DOCUMENT PASSAGE
►

Revisiting the ABCs of the decolonial paradigm of fallism

    The South African student protests of 2015, starting with Rhodes Must Fall at the University of Cape Town (UCT) followed by Fees Must Fall at Wits University, reignited conversations that have been doing rounds in Africa since a generation of intellectuals led the continent through independence. “Fallism” swept through the country then, and spread through the continent and the diaspora, reaching both Oxford and Harvard Universities.

    Before discussing the fallism of 2015, one must first recognise that students from the University of KwaZulu-Natal (UKZN) and Tshwane University of Technology (TUT) were the first fallists. They were shutting down their campuses and calling for the removal of the barrier to entry known as tuition fees, many years before Wits and UCT’s social media hashtags. Scholars have argued that the fallist movement became a national hot topic only because of Wits and UCT’s proximity to whiteness. The movement initiated the “born free” generation into united activisms in service of social progress.

    But there is no single all-encompassing definition of fallism because fallists themselves, in their different sites of struggles, whether as activists, academics, blue-collar workers or members of civil society, have different interpretations of what the fallist struggle should be about and who it ought to serve first. The commonly understood definition is that fallism, as a paradigm, seeks to achieve the complete decolonisation of power, identity and knowledge systems.

    The search for individuality and a sense of belonging of black Africans in their own skin, land and continent, becomes absolutely essential to fallists. Fallism becomes a vessel for students and Africans to challenge coloniality where it lurks and exists destructively.

    Image of Shackville protest at UCT by Ashraf Hendricks
    Image of Shackville protest at UCT – by Ashraf Hendricks

    Contrary to the sentiments of its detractors, fallism is not divisive. In fact, it has stressed the opposite – unity. Fallism feeds off the attempted epistemicide of African thought such as decolonialityand Afrocentricity.

    Fallists would argue that one can’t be a fallist without observing both principles of decolonial theory as well as Afrocentric prescriptions. However, fallists transcend theory for immediate, uncompromising action – as we have seen in South Africa. The decolonial scholar Frantz Fanon referred to action as a mandatory generational responsibility.

    Fallism takes a unique twist on the decolonial mandate. Decolonial fallism focuses more on having a conversation with Africa and Africans, with and about themselves, before the desire to be understood by the western world. Essentially, students have shown how their decolonial goals move geographically, nationally and then globally.

    Fallism follows a bottom-up approach, from the masses on the ground to the privileged few in ivory towers. Fallists’ focus on fixing today’s injustices for future generations stems from the decolonial humanism of the movement. They acknowledge the doomed existence of the black body, if power and knowledge systems are not completely decolonised. They have taken on the responsibility to disrupt and deconstruct colonial legacies for a liberated future of South Africa.

◄

LIST OF TASKS
(A) Reproduce the stretch of the passage on fallism from "Revisiting the ABCs" through "and Harvard Universities.", word for word.
(B) Write a continuation of the passage on fallism, starting right after its final sentence.
The records that come next are separate material and have no connection to the text on fallism.

Collected data:
►

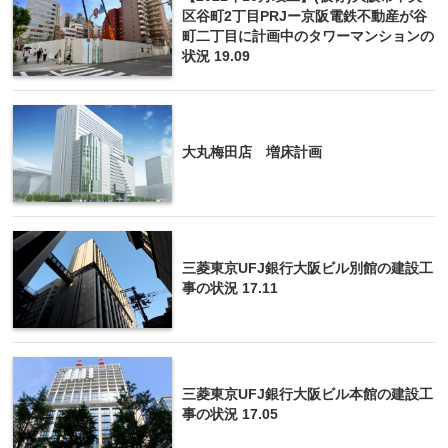
区谷町2丁目PRJー京阪電鉄不動産が谷
町二丁目に計画中のタワーマンションの
状況 19.09
大丸梅田店 増床計画
三菱東京UFJ銀行大阪ビル別館の建設工
事の状況 17.11
三菱東京UFJ銀行大阪ビル本館の建設工
事の状況 17.05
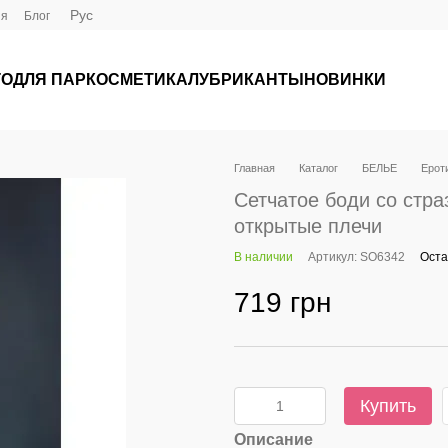
Рус
ия
Блог
ГО
ДЛЯ ПАР
КОСМЕТИКА
ЛУБРИКАНТЫ
НОВИНКИ
Главная
Каталог
БЕЛЬЕ
Ероти
Сетчатое боди со страз
открытые плечи
В наличии
Артикул: SO6342
Оста
719 грн
Купить
Описание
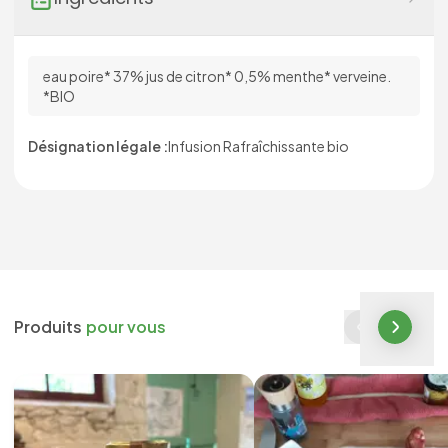
eau poire* 37% jus de citron* 0,5% menthe* verveine.
*BIO
Désignation légale :
Infusion Rafraîchissante bio
Produits
pour vous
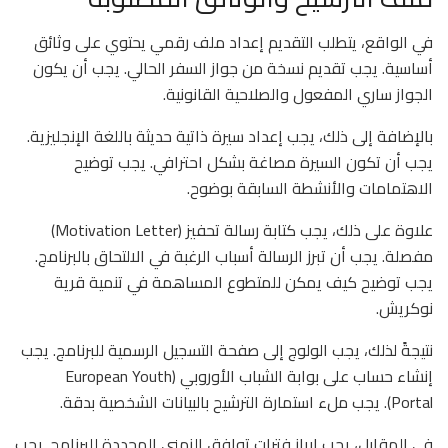
في الواقع، يتطلب التقديم إعداد ملف رقمي يحتوي على وثائق
أساسية. يجب تقديم نسخة من جواز السفر الحالي. يجب أن يكون
الجواز ساري المفعول والصلاحية القانونية.
بالإضافة إلى ذلك، يجب إعداد سيرة ذاتية حديثة باللغة الإنجليزية.
يجب أن تكون السيرة مصاغة بشكل احترافي. يجب توضيح
الاهتمامات والأنشطة السابقة بوضوح.
علاوة على ذلك، يجب كتابة رسالة تحفيز (Motivation Letter)
مفصلة. يجب أن تبرز الرسالة أسباب الرغبة في الالتحاق بالبرنامج.
يجب توضيح كيف يمكن للمتطوع المساهمة في تنمية قرية
نوكريش.
نتيجةً لذلك، يجب الولوج إلى صفحة التسجيل الرسمية للبرنامج. يجب
إنشاء حساب على بوابة الشباب الأوروبي (European Youth
Portal). يجب ملء استمارة الترشيح بالبيانات الشخصية بدقة.
في المقابل، يجب إبراز فترات توافق الزمني المحددة للبرنامج. يجب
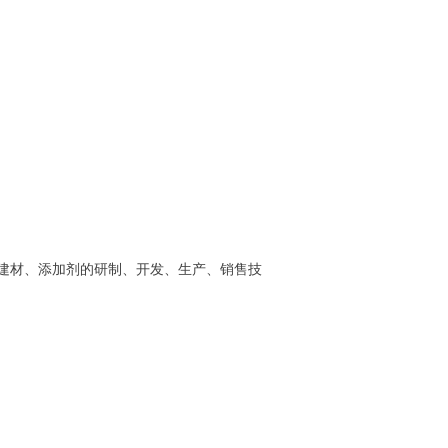
建材、添加剂的研制、开发、生产、销售技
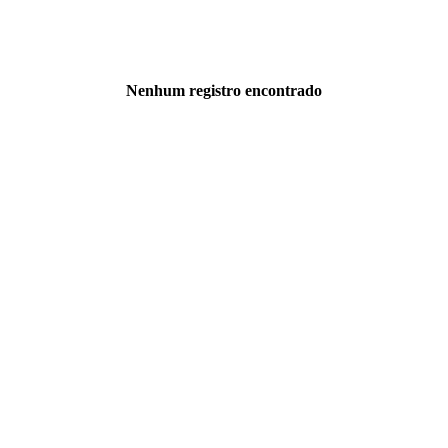
Nenhum registro encontrado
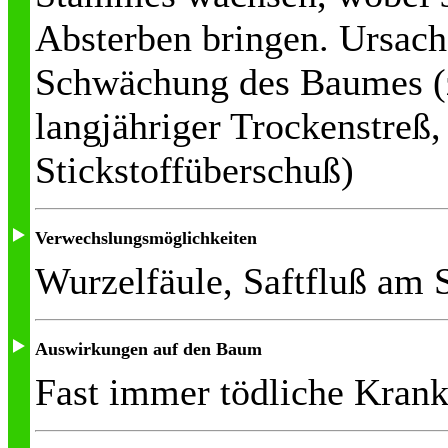
Absterben bringen. Ursach
Schwächung des Baumes (z
langjähriger Trockenstreß
Stickstoffüberschuß)
Verwechslungsmöglichkeiten
Wurzelfäule, Saftfluß am
Auswirkungen auf den Baum
Fast immer tödliche Krank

◄

YOUR WRITTEN ANSWERS
(A)
Revisiting the ABCs of the decolonial paradigm of fallism

    The South African student protests of 2015, starting with Rhodes Must Fall at the University of Cape Town (UCT) followed by Fees Must Fall at Wits University, reignited conversations that have been doing rounds in Africa since a generation of intellectuals led the continent through independence. “Fallism” swept through the country then, and spread through the continent and the diaspora, reaching both Oxford and Harvard Universities.

(B)
    The geographic location of fallist protests was far from a coincidence. The protests began at institutions of higher learning because it is in the passages of these institutions where black bodies directly feel the hostility of the colonial legacy of white privilege violating their very existence.

    The youth of 2015 are not unique in their challenge of the system, through calling for a decolonial overhaul of the environments and systems that black bodies are subjected to. What is unique about the fallist generation is that they are able to unite under ideas of scholars and decolonial thinkers, like Biko and Fanon, and produce results.

    Image of writing outside a building at Wits, by Mohammed Jameel Abdulla
    Image of writing outside a building at Wits – by Mohammed Jameel Abdulla

    Education has been identified as one of the powerful sources of colonial imposition on Africans since the beginning of imperial conquests in Africa. Institutions of higher learning thus become a site of struggle to emancipate the minds of students from neo-colonial Euro-western modes of thought, teaching, learning and knowing. As one of the placards seen during campus protests read: education in the hands of the colonialists is education reproducing the colonised.

    Fallists observe a particular mandate in the struggle to emancipate black bodies from white suffocation:
    – Revisiting and revising the Freedom Charter, with a special focus on realising free education;
    – Reclaiming the indigenous knowledge systems of Africa;
    – Educating for the advancement of the African, not of the colonial empire;
    – Remembering that the African is a human with faculties that extend past maintained white narratives;
    – The total destruction of economic and political legacies of colonial domination;
    – Calls for full redistribution of resources from the hands of the coloniser to the hands of the formerly colonised natives;
    – The total transformation of thinking from the parasite of whiteness to transform the world to be free of anti-blackness, patriarchy, queerphobia, self-hating white systems; and
    – A total decolonisation of systems of power, knowledge and being.

    In problematising preserved systems of white privilege, democracy – as the pride of the global world, bestowed on South Africa – has been critically revisited. Fallists have taken the decision that, contrary to the neo-liberal narrative perpetuated by Euro-American superpowers, seeing democracy as an end to the African condition is inaccurate. As one student leader addressing the mass meeting of students at Wits said, the struggle against colonisation is one for full African liberation before anything else.

    Returning to observations of a generation relegated to the grave and to intellectual obscurity, the students have said many times that total decolonial liberation is the closest South Africa can get to finding an end to poverty and underdevelopment, but also to the violence the black body is subjected to in white-controlled society.

    UCTShutdown_RP_2 [slider] protest
    Image of protestor at UCT – by Ra’eesa Pather
    The legacy of fallism will not be one of completed activisms, but fallists can achieve a great deal of progress in moving forward the agenda for global decolonisation. One particular achievement of the fallist struggle so far has been the success of its consciencentising campaign; South Africans are becoming more aware of what the fallist student struggles are about. Education institutions will continue being the primary location for fallist struggles and fallism will continue to grow globally.

    A luta continua!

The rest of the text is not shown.